Interpret significant and non-significant differences

Explain why the null hypothesis should not be accepted when the effect
is not significant

In the James
Bond case
study, Mr. Bond was given 16 trials on which he judged whether
a martini had been shaken or stirred. He was correct on 13 of
the trials. From the binomial
distribution, we know that the probability
of being correct 13 or more times out of 16 if one is only guessing
is 0.0106. Figure 1 shows a graph of the binomial distribution. The red bars
show the values greater than or equal to 13. As you can see in
the figure, the probabilities are calculated for the upper tail
of the distribution. A probability calculated in only one tail
of the distribution is called a "one-tailed
probability."

Figure 1. The binomial distribution. The
upper (right-hand) tail is red.

A slightly different question can be asked of
the data: "What is the probability of getting a result as
extreme or more extreme than the one observed?" Since the
chance expectation is 8/16, a result of 3/16 is equally as extreme
as 13/16. Thus, to calculate this probability, we would consider
both tails of the distribution. Since the binomial distribution
is symmetric when π = 0.5, this probability is exactly double
the probability of 0.0106 computed previously. Therefore, p =
0.0212. A probability calculated in both tails of a distribution
is called a "two-tailed probability" (see Figure 2).

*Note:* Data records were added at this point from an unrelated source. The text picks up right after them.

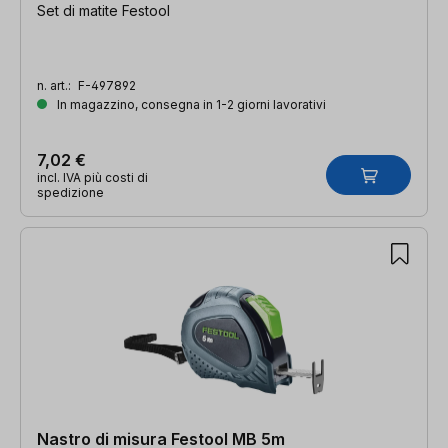
Set di matite Festool
n. art.:
F-497892
In magazzino, consegna in 1-2 giorni lavorativi
7,02 €
incl. IVA più costi di
spedizione
Nastro di misura Festool MB 5m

Figure 2. The binomial distribution. Both
tails are red.

Should the one-tailed or the two-tailed probability
be used to assess Mr. Bond's performance? That depends on the
way the question is posed. If we are asking whether Mr. Bond can
tell the difference between shaken or stirred martinis, then we
would conclude he could if he performed either much better than
chance or much worse than chance. If he performed much worse than
chance, we would conclude that he can tell the difference, but
he does not know which is which. Therefore, since we are going
to reject the null hypothesis if Mr. Bond does either very well
or very poorly, we will use a two-tailed probability.

On the other hand, if our question is whether Mr.
Bond is better than chance at determining whether a martini is
shaken or stirred, we would use a one-tailed probability. What
would the one-tailed probability be if Mr. Bond were correct on
only 3 of the 16 trials? Since the one-tailed probability
is the probability of the right-hand tail, it would be
the probability of getting 3 or more correct out of 16. This
is a very high probability and the null hypothesis would not be
rejected.

The null hypothesis for the two-tailed test is π =
0.5. By contrast, the null hypothesis for the one-tailed test is π ≤ 0.5.
Accordingly, we reject the two-tailed hypothesis if the sample
proportion deviates greatly from 0.5 in either direction.
The one-tailed hypothesis is rejected only if the sample proportion
is much greater than 0.5. The alternative hypothesis in the two-tailed test
is π ≠ 0.5. In the one-tailed test it is π > 0.5.

You should always decide whether you are going to
use a one-tailed or a two-tailed probability before looking at
the data. Statistical tests that compute one-tailed probabilities
are called one-tailed tests; those that
compute two-tailed probabilities are called two-tailed
tests. Two-tailed tests are much more common
than one-tailed tests in scientific research because an outcome
signifying that something other than chance is operating is usually
worth noting. One-tailed tests are appropriate when it is not
important to distinguish between no effect and an effect in the
unexpected direction. For example, consider an experiment designed
to test the efficacy of a treatment for the common cold. The researcher
would only be interested in whether the treatment was better than
a placebo control. It would not be worth
distinguishing between the case in which the treatment was worse
than a placebo and the case in which it was the same because in
both cases the drug would be worthless.

Some have argued that a one-tailed test is justified
whenever the researcher predicts the direction of an effect. The
problem with this argument is that if the effect comes out strongly
in the non-predicted direction, the researcher is not justified
in concluding that the effect is not zero. Since this is unrealistic,
one-tailed tests are usually viewed skeptically if justified on
this basis alone.